» **Exercise requirements**
If a line in the records below holds the string "opslag", count it; give only the total.

Dataset entries
Start of Block
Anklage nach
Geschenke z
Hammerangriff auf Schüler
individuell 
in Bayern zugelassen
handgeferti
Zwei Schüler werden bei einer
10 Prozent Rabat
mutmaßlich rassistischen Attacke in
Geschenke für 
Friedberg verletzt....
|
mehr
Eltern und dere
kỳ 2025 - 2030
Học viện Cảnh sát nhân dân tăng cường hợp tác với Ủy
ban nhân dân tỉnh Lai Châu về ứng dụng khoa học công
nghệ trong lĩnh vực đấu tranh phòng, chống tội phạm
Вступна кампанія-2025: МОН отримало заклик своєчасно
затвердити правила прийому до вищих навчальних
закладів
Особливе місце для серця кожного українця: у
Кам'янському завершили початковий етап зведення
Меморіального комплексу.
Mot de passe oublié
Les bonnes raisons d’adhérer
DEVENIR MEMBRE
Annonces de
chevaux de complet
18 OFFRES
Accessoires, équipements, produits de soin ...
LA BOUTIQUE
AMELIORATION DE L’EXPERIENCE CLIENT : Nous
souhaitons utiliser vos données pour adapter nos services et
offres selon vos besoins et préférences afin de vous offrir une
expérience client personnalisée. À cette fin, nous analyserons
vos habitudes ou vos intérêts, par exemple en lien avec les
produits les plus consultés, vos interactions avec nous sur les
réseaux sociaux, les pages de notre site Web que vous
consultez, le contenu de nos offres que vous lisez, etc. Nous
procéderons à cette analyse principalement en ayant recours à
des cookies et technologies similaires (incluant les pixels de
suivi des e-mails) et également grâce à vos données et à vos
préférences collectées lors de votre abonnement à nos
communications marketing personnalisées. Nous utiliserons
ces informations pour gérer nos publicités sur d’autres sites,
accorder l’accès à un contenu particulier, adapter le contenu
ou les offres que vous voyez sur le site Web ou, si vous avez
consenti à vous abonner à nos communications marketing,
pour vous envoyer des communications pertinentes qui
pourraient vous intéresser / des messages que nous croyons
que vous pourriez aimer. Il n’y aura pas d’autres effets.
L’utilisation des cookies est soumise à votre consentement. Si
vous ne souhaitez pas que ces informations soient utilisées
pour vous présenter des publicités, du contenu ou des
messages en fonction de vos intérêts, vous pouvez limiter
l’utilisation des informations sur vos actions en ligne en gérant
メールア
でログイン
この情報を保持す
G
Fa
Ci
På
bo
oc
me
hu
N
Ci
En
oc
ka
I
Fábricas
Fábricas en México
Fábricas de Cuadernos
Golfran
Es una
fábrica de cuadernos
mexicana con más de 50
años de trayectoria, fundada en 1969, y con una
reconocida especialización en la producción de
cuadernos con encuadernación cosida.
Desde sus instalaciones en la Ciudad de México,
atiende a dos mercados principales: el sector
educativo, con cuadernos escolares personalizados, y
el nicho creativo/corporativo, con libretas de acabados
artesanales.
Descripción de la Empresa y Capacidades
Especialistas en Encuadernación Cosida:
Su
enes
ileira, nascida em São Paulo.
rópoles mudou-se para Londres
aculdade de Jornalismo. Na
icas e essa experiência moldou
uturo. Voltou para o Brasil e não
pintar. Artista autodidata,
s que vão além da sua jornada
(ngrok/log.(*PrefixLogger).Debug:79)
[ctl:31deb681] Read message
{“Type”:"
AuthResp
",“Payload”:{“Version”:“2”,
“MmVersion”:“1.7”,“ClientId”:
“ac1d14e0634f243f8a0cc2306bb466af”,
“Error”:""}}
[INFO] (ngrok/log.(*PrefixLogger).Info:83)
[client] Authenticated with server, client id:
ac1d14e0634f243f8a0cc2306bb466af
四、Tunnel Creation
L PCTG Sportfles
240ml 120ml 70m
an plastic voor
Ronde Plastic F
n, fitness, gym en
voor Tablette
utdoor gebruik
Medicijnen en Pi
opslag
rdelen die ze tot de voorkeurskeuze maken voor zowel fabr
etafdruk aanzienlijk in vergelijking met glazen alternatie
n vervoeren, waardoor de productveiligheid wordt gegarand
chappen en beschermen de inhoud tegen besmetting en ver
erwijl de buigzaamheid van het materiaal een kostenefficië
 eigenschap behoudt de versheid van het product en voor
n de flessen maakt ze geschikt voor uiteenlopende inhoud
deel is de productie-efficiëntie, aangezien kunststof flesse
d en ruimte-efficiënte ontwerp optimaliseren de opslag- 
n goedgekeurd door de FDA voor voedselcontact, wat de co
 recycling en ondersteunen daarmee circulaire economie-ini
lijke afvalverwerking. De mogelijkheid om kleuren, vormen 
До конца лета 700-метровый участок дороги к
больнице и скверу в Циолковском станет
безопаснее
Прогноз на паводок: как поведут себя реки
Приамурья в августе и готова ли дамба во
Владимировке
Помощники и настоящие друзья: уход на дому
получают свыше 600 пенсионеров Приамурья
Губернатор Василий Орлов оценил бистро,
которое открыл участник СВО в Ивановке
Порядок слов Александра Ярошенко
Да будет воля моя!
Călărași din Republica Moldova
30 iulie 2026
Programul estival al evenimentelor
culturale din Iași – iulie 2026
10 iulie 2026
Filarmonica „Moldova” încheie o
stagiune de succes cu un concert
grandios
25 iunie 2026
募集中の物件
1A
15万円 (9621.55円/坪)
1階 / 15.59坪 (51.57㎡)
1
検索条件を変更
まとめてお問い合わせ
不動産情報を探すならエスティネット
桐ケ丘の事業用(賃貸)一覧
End of Block
» **Response box**
2